Most importantly, they don’t, overall, benefit public schools, at least as those schools are currently constructed and operated. If such arcane punishments worked, their use wouldn’t have tripled in the past three decades.

Although my son has certainly been chastened and may benefit by what amounts to a shocking WMD of a wake-up call by the standards of his school, bringing that model to what I experience daily as “the real world” means sending already terribly unmotivated (and frequently depressed or otherwise mentally ill) kids to hang out in an empty home or on the streets for three to 10 days, only to return worse off than when they left.

Because the data generally back up this “common sense” argument, along with the whole racism issue, districts and even states like California have been aggressively pushing back on suspensions. A high suspension total is usually a big ding in official ranking systems, and a black mark on the principal’s record.

Yet suspensions are more popular than ever. The Los Angeles Unified School District, the second-biggest in the country, just took the radical step of outright banning suspensions for “willful defiance” — a vague classification that accounted for 55 percent of LAUSD suspensions. The mantra is: Suspensions reflect a school unable to use best practices to engage, motivate and manage students.

Why? Why are schools so dependent on a lazy and ineffective punishment?

Desperation, of course.

If you don’t have the time, expertise, compassion, staffing and/or resolve to meet a troubled student where he or she is and get to the root of the problem(s), removing the problem child from the playing field is not just tempting, it may well be the lesser of two evils. I say all this as a suspender, myself.

As a California public school teacher, I have the right under the state’s education code (and so superseding school policy) to suspend a student from my classroom for up to two full days. They stay on campus, but can’t enter my room: “You don’t have to go home but you can’t stay here.”

Have I done this? Yes, maybe once a year. I know the students most likely will be ignored by the administration while they are out of my room, I know they will fall (further) behind in my class and may get in more trouble while out. Yes, yes, yes. But there are times the students are simply too disruptive — and you are out of patience or out of strategies — and there are 30 other kids in the room. I consider this a failure, but those are a reality in our profession; like hitting a baseball, teaching is about minimizing the number of misses and maximizing the impact of your connections.

Continuing the metaphor, the big new pitch in discipline is an old idea with a new name. “Restorative justice,” already a successful staple of criminal court diversion programs, aims to replace punitive consequences and authoritarian enforcement with a model emphasizing the end benefit to the victim, community and, yes, the perp. Typically what this looks like is “court” made up primarily of one’s peers listening to various sides in a conflict and meting out a consequence that “restores” — apologies, repayment, community service — while also mediating ongoing, deeper frictions, such as between cliques, or a teacher and student.

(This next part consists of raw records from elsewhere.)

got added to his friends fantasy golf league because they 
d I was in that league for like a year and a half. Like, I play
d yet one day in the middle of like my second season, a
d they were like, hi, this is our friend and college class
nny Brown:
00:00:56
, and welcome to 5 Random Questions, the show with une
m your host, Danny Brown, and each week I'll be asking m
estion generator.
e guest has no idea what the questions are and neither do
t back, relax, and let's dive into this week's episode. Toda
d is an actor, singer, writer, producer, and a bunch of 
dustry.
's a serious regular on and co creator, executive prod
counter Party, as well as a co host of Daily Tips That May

The catch? If there is one, it is that restorative justice, like other interventions, takes an initially not-totally-trivial investment of resources — trainings, curriculum, on-site managers — as well as a good faith effort by professionals often too jaded or divided to buy in.

Nevertheless, like other good rehabilitation programs, the cost to society in the long run is far, far cheaper than accepting punishments that satisfy only our need for revenge. And if revenge is your thing, it is worth remembering that “restorative” punishments can be as onerous as the alternative.

I guarantee, for example, my son would have been more burdened to have to write an apology essay to his P.E. teacher than to spend a school day at home doing yard work. “I think I should thank the principal for suspending me, dad,” he said at one point. “Now everybody at school thinks I’m a badass.”